Your children will probably be the key ...you said they follow you or give you reassuring hugs.....
That was what happened with me , that kicked me into action and I saw what the effect it was having on them .

Good luck and stay positive , keep your resolve , keep moving forwards not back .

mumsoftwins · 21/03/2017 23:57

I think it's so sad that you have to be the one to leave when it's his behaviour that has sparked so much of this. Saying that it does give you a much better opportunity for a new start.

HiMyNameIsUnknown · 22/03/2017 20:31

Horizon you sound so brave for what you have been through. I hope the OP finds the same strength

OnTheHorizon66 · 22/03/2017 22:08

Thank you for your kind words HiMyNameIsUnknown

Hope the OP does too and is okay.

PinkGlitter17 · 23/03/2017 00:15

It's absolutely crazy, but I've found out that I actually have a ready-made "fuck off fund" of 3k!!! I had this bank a/c that I thought had been closed, but my amazing mum used to put a monthly £100 in, which I thought she'd stopped doing. So I wasn't using the account, and the £ was still going in. And now, it's a tidy sum! Makes things sooooo much easier to face.

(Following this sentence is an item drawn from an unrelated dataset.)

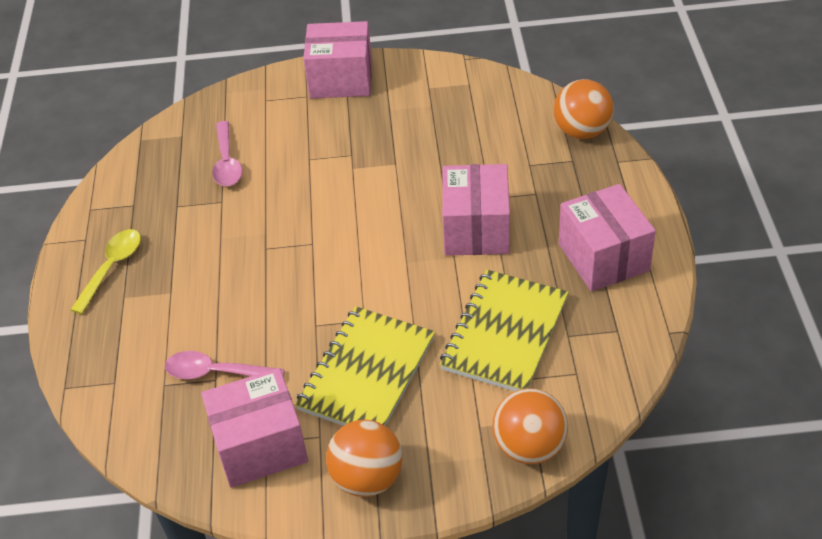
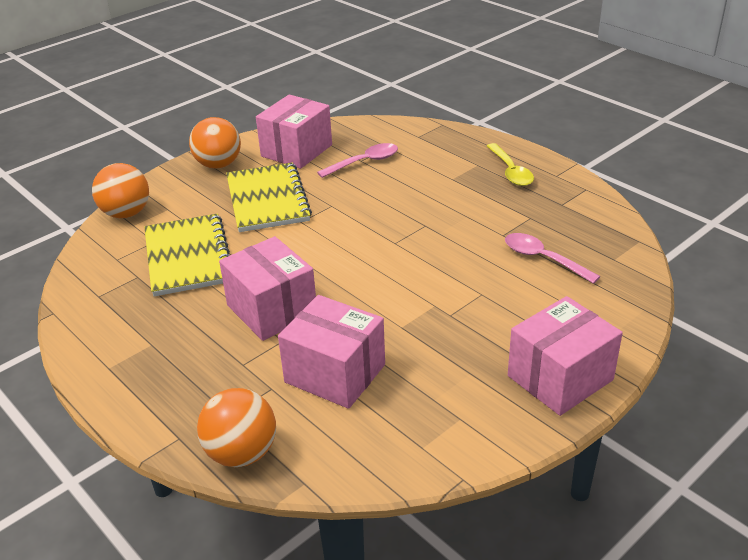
camera: 140 degrees right, 10 degrees down
(603, 257) = (140, 340): pink box -> pink box (335, 373)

H asked me tonight, by text, if I could pay the rent. My god, why the hell does it feel difficult to lie and say no?! I really have to steel myself and get my story straight: no, I can't pay the £625 rent with the child benefit of £138.

OP posts:
PinkGlitter17 · 23/03/2017 00:17

Horizon: wow, your story is so inspiring. and Unknown: thanks for thinking of me. FlowersCakeWine

OP posts:
WitchDancer · 23/03/2017 07:55

That's brilliant news Pink, bless your mum for giving you this chance to escape a lot easier. That's your deposit and new stuff if you need it. I'm thinking of you and praying every day that you are coping.

GreenPeppers · 23/03/2017 08:35

Yay that's great news re the money. It will make things much easier for you :)

Re the rent.
You don't have to lie. What you said here 'No I can't paid a £600 rent with £138 of CB' IS the truth. And no can't possibly do it.
Don't feel bad about it.

Are you any further forward re finding somewhere to live?

Mutella · 23/03/2017 09:06

Happy for you Pink, pleased to hear about your Fuck You Fund! Brew

plainjanine · 23/03/2017 12:17

Pink, I would say just that to your husband: £138 will not pay the £625 rent. He can be as dickheaded as he likes, but the maths do speak for themselves.

Great news that you have an escape fund! Keep it safe and keep it secret!

WatchingFromTheWings · 23/03/2017 12:26

no, I can't pay the £625 rent with the child benefit of £138.

If that's the only income you have then tell him that. The £3k..... well tell yourself it's your mothers money and 'forget' about it until you need it.

AcrossthePond55 · 23/03/2017 12:47

He really is something, isn't he? Pay the rent!!!

It shows how selfish and unconcerned with others that he is. And you are absolutely entitled to be just as unconcerned with him. You simply tell him "No, I will not pay YOUR rent". You don't have to justify anything to him, so please don't do it. It's all part of breaking that chain.